Szefowa rządu przypomniała, że jest projekt obywatelski - komitetu "Stop Aborcji" wprowadzający zakaz aborcji - który został skierowany do dalszych prac sejmowych. - Był też złożony drugi projekt, który został w głosowaniu odrzucony. Wniosek o odrzucenie tego obywatelskiego projektu nie złożyło PiS, ale klub PSL - mówiła.
Chodzi o projekt komitetu "Ratujmy kobiety", który liberalizował obecne przepisy dotyczące aborcji. Premier dodała, że na wniosek klubu PSL w Sejmie odbyło się głosowanie i ten projekt został odrzucony. - Taka była suwerenna decyzja parlamentarzystów z wszystkich klubów parlamentarnych. To głosowanie rozłożyło się bardzo różnie i właściwie wszystkie kluby były podzielone co do tego stanowiska. Taki jest stan faktyczny - podkreśliła.

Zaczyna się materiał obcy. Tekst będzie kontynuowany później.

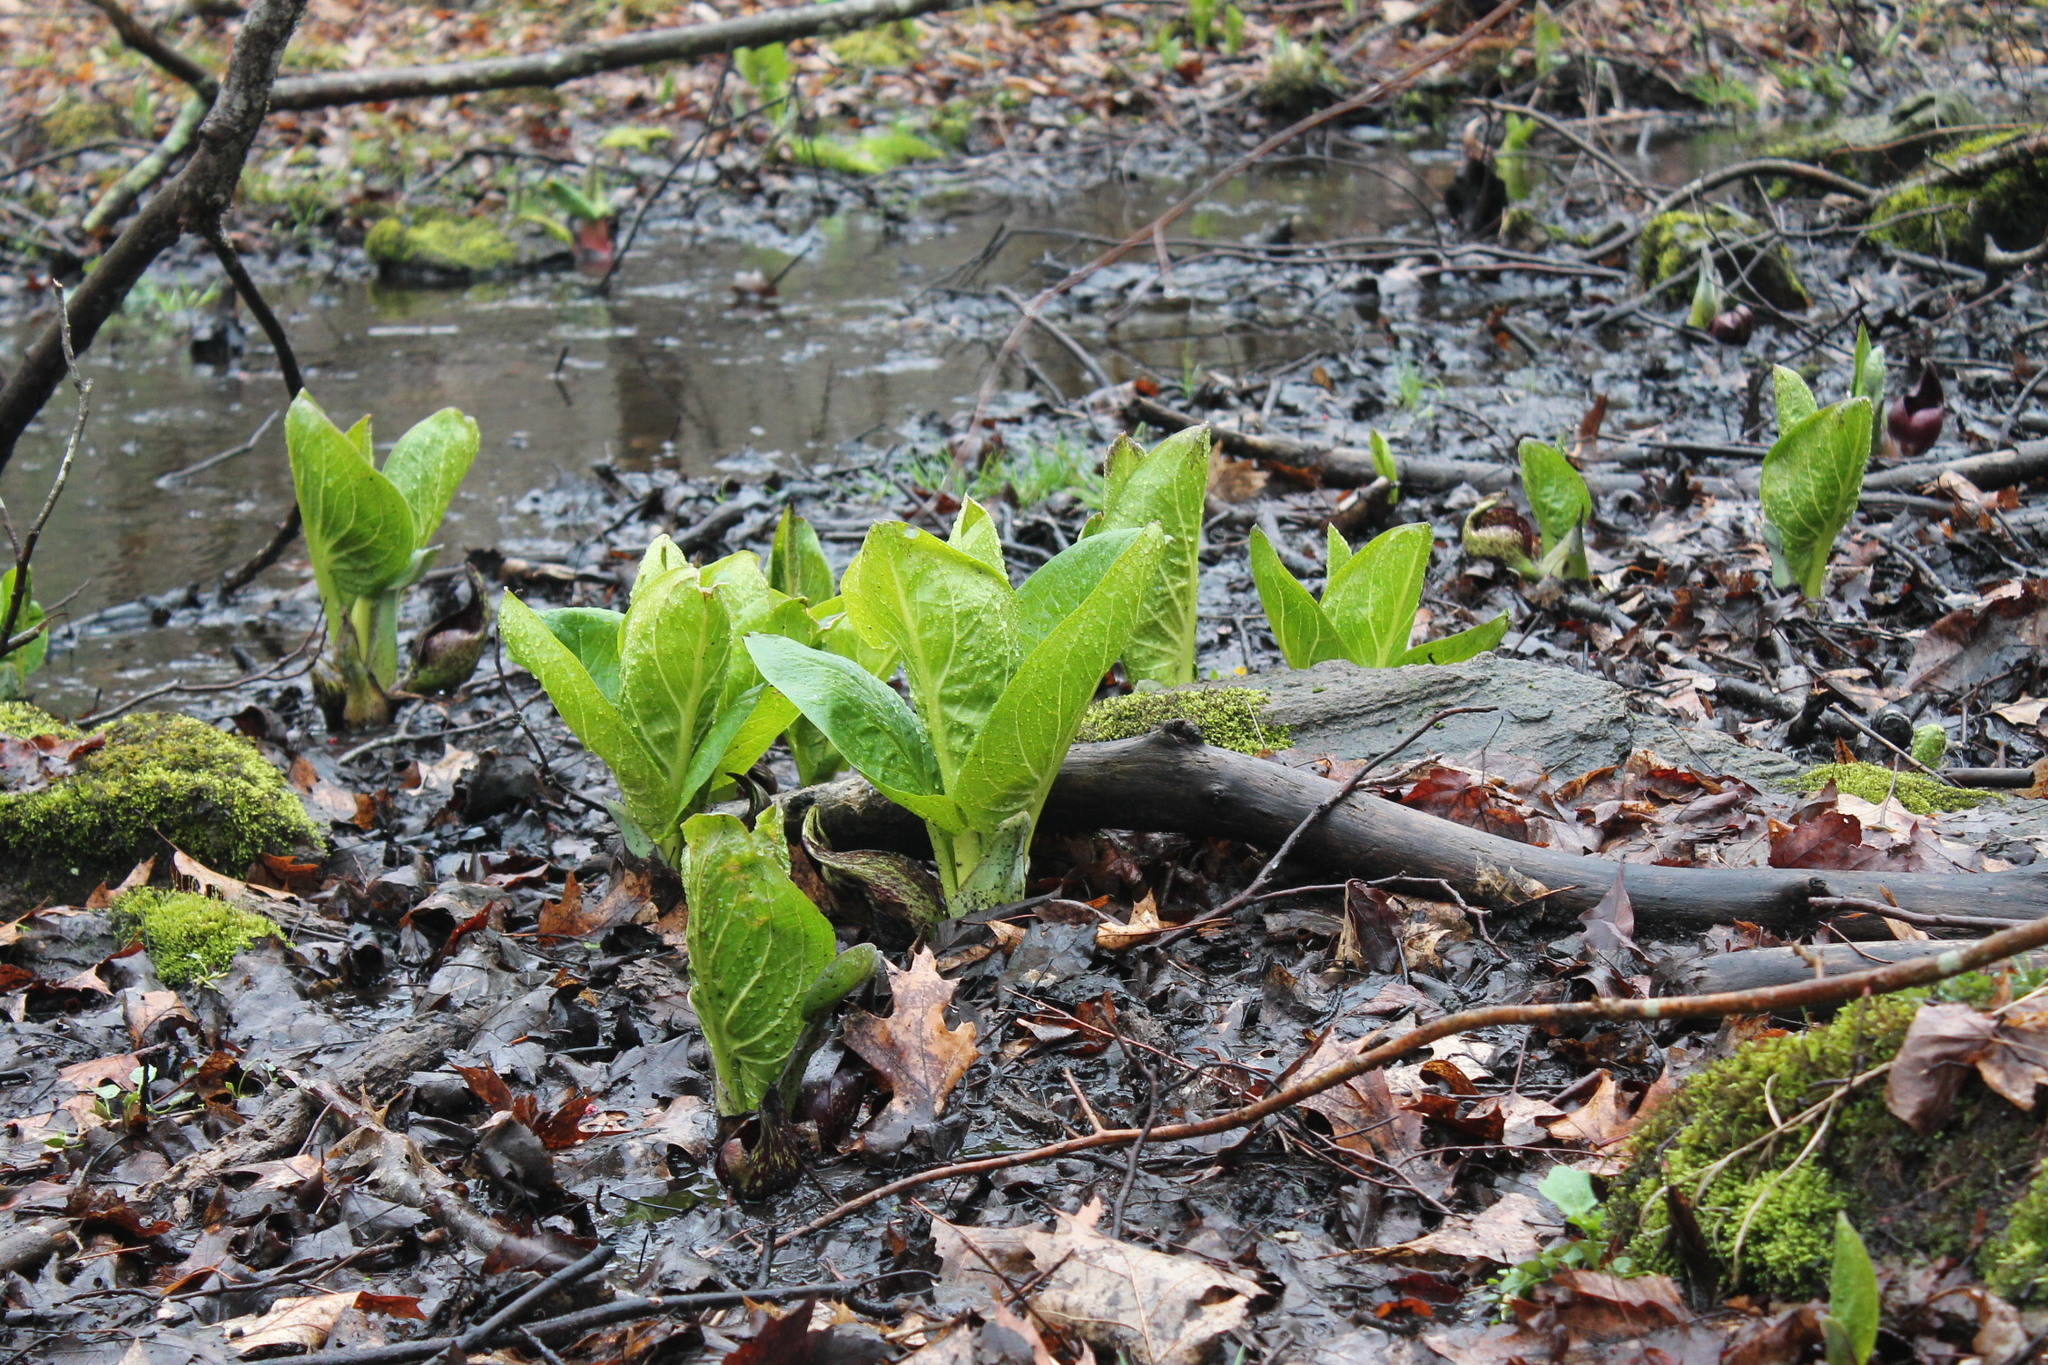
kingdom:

Według premier emocje, które narosły w ostatnich dniach wokół kwestii aborcji są zbyt duże. - Odpowiedzialnością wszystkich osób publicznych a szczególnie odpowiedzialnością polityków jest studzić te emocje - podkreśliła Szydło.
- Powinniśmy uszanować różne opinie, powinniśmy wysłuchać różnych głosów, ale musi się to odbywać w debacie spokojnej. Zbyt wielkie emocje są tutaj złym doradcą - dodała.
Jak mówiła, nie aprobuje takich wypowiedzi, jakie padły na przykład z ust ministra spraw zagranicznych Witolda Waszczykowskiego na temat protestu przeciwko zaostrzeniu prawa aborcyjnego. Szef MSZ mówił m.in. o poniedziałkowym proteście kobiet: - Niech się bawią. Jeśli ktoś uważa, że nie ma większych zmartwień w Polsce w tej chwili, to proszę bardzo.
- Uważam, że każdy przejaw zbyt wielkiego podburzania emocji jest niepotrzebny, dlatego wezwałam dzisiaj na rozmowę pana ministra Waszczykowskiego i jasno powiedziałam mu, że nie będzie z mojej strony aprobowania takiego komentowania tych wydarzeń - oświadczyła premier.
Jak dodała, oczekuje, że wszyscy pozostali ministrowie jej rządu również się do tego dostosują.